Back in ’99, Google swore it would never run ads. “No ads,” they said, with the wide-eyed innocence of people who still believed the web could remain a pristine commons—an unspoiled digital wilderness, untouched by extraction logic. Today, 76% of Alphabet’s revenue comes from advertising, a gentle reminder that this wasn’t a vow of purity but a movie trailer. A teaser for an economy that would turn human attention into a mineable resource.
Now the story is repeating itself, only on a cosmic scale. Altman—the CEO with the altar-boy-on-a-field-trip-to-DEF-CON look—swears that ChatGPT will never sell visibility to the highest bidder. “We’ll never take money to promote one hotel over another,” he says. Translation: “Trust me.” About as convincing as the friend who, at 10:30 p.m., promises: “Just one Guinness, then I’m heading home.” Cut to 5 a.m., belting out Mr. Brightside while hugging the beer tap.
Spoiler alert: that’s not how this works. Monetization isn’t a choice—it’s a law of physics. When you have 800 million weekly users, “purity” is just a vintage filter slapped onto a system that burns more energy than a Baltic nation.
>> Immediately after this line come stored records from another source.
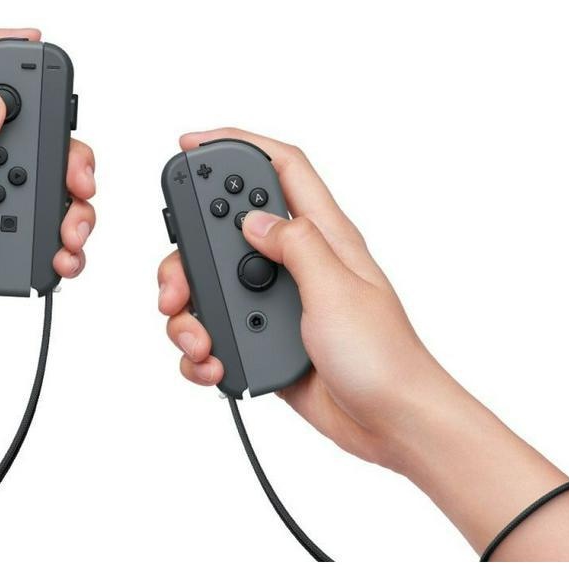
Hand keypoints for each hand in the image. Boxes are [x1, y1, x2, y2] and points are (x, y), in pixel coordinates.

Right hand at [157, 128, 442, 470]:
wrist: (391, 424)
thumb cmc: (383, 358)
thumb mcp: (337, 291)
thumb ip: (294, 245)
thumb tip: (251, 219)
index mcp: (323, 237)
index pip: (279, 168)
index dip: (236, 144)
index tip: (190, 143)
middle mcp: (296, 264)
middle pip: (223, 232)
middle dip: (189, 254)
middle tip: (176, 283)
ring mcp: (276, 304)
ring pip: (210, 287)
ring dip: (190, 313)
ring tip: (200, 340)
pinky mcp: (262, 340)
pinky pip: (216, 332)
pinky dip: (202, 349)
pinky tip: (214, 364)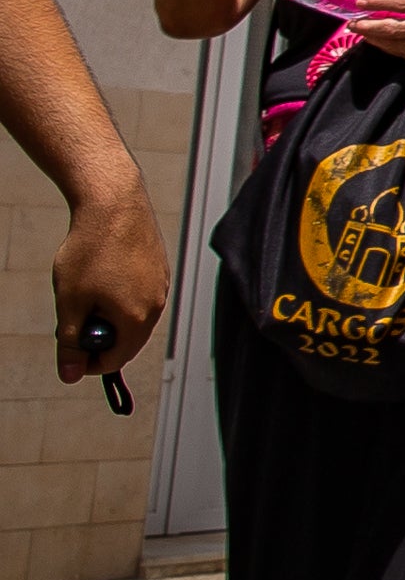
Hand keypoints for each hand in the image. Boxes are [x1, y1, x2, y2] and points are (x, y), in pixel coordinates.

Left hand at [52, 181, 162, 385]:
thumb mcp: (69, 302)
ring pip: (133, 316)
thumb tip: (70, 374)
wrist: (113, 204)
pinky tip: (102, 274)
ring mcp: (160, 286)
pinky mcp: (159, 269)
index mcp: (137, 318)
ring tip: (85, 291)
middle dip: (98, 337)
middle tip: (72, 318)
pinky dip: (119, 296)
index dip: (87, 362)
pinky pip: (140, 296)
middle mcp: (156, 305)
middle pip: (128, 340)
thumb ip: (70, 342)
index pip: (116, 360)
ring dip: (108, 316)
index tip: (68, 351)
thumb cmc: (91, 250)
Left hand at [348, 0, 404, 72]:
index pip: (402, 3)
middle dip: (368, 25)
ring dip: (375, 38)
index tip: (361, 1)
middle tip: (353, 22)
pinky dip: (390, 48)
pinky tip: (382, 43)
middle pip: (392, 28)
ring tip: (362, 32)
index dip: (378, 2)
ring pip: (395, 44)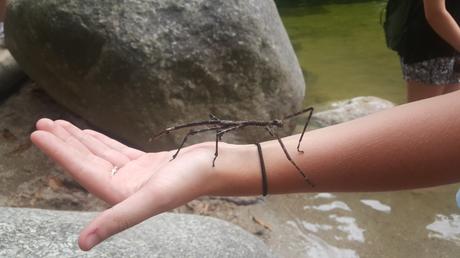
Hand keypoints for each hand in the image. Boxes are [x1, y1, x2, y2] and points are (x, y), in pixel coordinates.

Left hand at [31, 119, 219, 249]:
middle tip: (41, 123)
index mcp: (121, 197)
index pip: (82, 171)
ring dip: (78, 140)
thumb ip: (117, 220)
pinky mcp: (145, 164)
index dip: (59, 153)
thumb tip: (81, 245)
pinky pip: (115, 151)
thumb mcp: (151, 199)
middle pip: (86, 161)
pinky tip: (87, 133)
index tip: (38, 134)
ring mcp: (134, 175)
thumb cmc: (188, 181)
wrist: (217, 167)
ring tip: (57, 124)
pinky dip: (100, 142)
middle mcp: (124, 187)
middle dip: (64, 143)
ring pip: (99, 154)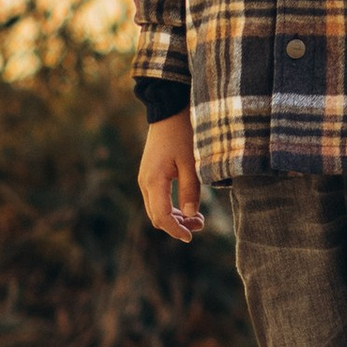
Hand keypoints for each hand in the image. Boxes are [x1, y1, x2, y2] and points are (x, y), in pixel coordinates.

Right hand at [140, 114, 202, 242]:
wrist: (169, 109)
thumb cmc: (183, 133)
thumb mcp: (192, 161)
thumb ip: (191, 189)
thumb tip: (191, 215)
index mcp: (154, 181)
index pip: (161, 216)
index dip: (176, 230)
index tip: (191, 236)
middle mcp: (145, 182)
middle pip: (156, 216)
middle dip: (177, 226)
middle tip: (201, 225)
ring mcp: (146, 178)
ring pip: (156, 209)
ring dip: (175, 217)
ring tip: (198, 219)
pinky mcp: (150, 174)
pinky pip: (157, 198)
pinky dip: (171, 207)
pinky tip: (188, 206)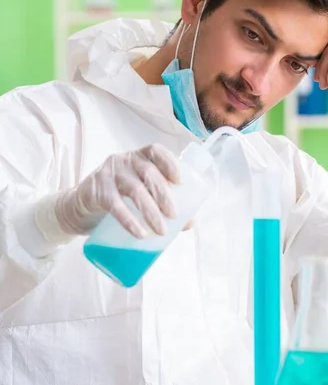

And spoiler number two: ads won’t sit politely next to the answers. They’ll become part of the answers. The AI writes, recommends, monetizes—all at once. Epistemology turns into advertising. Mentions become currency.
For hospitality, this is seismic. SERPs fade away, and the fight is no longer about ranking but about linguistic existence. An AI you pay just to be mentioned is more powerful than any OTA or metasearch engine. And as Foucault taught us: whoever controls discourse controls power.